A monumental, groundbreaking work, now in paperback, that shows how technological and strategic revolutions have transformed the battlefield Combining gripping narrative history with wide-ranging analysis, War Made New focuses on four "revolutions" in military affairs and describes how inventions ranging from gunpowder to GPS-guided air strikes have remade the field of battle—and shaped the rise and fall of empires. War Made New begins with the Gunpowder Revolution and explains warfare's evolution from ritualistic, drawn-out engagements to much deadlier events, precipitating the rise of the modern nation-state. He next explores the triumph of steel and steam during the Industrial Revolution, showing how it powered the spread of European colonial empires. Moving into the twentieth century and the Second Industrial Revolution, Boot examines three critical clashes of World War II to illustrate how new technology such as the tank, radio, and airplane ushered in terrifying new forms of warfare and the rise of centralized, and even totalitarian, world powers. Finally, Boot focuses on the Gulf War, the invasion of Afghanistan, and the Iraq War—arguing that even as cutting-edge technologies have made America the greatest military power in world history, advanced communications systems have allowed decentralized, "irregular" forces to become an increasingly significant threat.

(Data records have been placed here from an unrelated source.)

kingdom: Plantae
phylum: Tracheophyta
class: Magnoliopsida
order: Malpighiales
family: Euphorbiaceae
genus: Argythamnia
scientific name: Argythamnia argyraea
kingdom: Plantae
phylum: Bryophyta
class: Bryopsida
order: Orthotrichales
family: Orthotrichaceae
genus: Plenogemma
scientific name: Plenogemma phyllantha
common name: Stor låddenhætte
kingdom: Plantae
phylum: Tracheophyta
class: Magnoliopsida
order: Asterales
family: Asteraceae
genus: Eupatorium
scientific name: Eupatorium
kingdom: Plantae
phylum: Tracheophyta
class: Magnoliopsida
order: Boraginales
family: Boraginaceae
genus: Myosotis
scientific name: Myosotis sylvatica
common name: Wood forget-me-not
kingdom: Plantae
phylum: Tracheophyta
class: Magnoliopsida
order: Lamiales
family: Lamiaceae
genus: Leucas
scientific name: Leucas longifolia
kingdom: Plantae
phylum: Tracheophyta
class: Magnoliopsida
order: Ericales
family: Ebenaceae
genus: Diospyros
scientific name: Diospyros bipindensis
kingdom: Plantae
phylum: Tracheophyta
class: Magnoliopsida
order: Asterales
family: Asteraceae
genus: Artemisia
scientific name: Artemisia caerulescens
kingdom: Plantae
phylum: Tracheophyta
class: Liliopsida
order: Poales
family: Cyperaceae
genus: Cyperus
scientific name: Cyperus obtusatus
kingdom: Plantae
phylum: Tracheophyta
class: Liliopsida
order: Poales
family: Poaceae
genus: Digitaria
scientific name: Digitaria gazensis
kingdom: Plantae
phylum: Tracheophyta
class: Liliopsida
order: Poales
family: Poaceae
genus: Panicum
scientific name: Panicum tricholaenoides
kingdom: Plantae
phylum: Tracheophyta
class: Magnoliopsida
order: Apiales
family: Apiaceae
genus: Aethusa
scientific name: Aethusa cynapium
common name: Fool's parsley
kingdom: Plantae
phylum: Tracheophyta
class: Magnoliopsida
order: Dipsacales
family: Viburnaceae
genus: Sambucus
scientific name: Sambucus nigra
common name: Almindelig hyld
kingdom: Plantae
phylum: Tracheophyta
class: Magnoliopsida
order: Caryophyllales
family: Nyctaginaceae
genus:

The War of Desire and Technology at the Close of the Mechanical Age

The War of Desire and Technology at the Close of the Mechanical Age
Author: Allucquère Rosanne Stone
Publisher: MIT Press
Total Pages: 228
Release: 1996
Genre: Social Science
ISBN: 9780262691895

Human communication has traditionally revealed important aspects of identity such as gender, age and race. However, such information is now often masked by computer-mediated communications. This text examines the various ways modern technology is challenging conventional notions of gender identity.

War and Media

War and Media
Author: Andrew Hoskins
Publisher: John Wiley & Sons
Total Pages: 266
Release: 2013-04-23
Genre: Social Science
ISBN: 074565617X

The trinity of government, military and publics has been drawn together into immediate and unpredictable relationships in a "new media ecology" that has ushered in new asymmetries in the waging of war and terror. To help us understand these new relationships, Andrew Hoskins and Ben O'Loughlin here provide a timely, comprehensive and highly readable survey of the field of war and media. War is diffused through a complex mesh of our everyday media. Paradoxically, this both facilitates and contains the presence and power of enemies near and far. The conventions of so-called traditional warfare have been splintered by the availability and connectivity of the principal locus of war today: the electronic and digital media. Hoskins and O'Loughlin identify and illuminate the conditions of what they term "diffused war" and the new challenges it raises for the actors who wage and counter warfare, for their agents and mechanisms of the new media and for mass publics. This book offers an invaluable review of the key literature and presents a fresh approach to the understanding of the dynamic relationships between war and media. It will be welcomed by a broad range of students taking courses on war and media and related modules, especially in media, communication and cultural studies, politics and international relations, sociology, journalism, and security studies.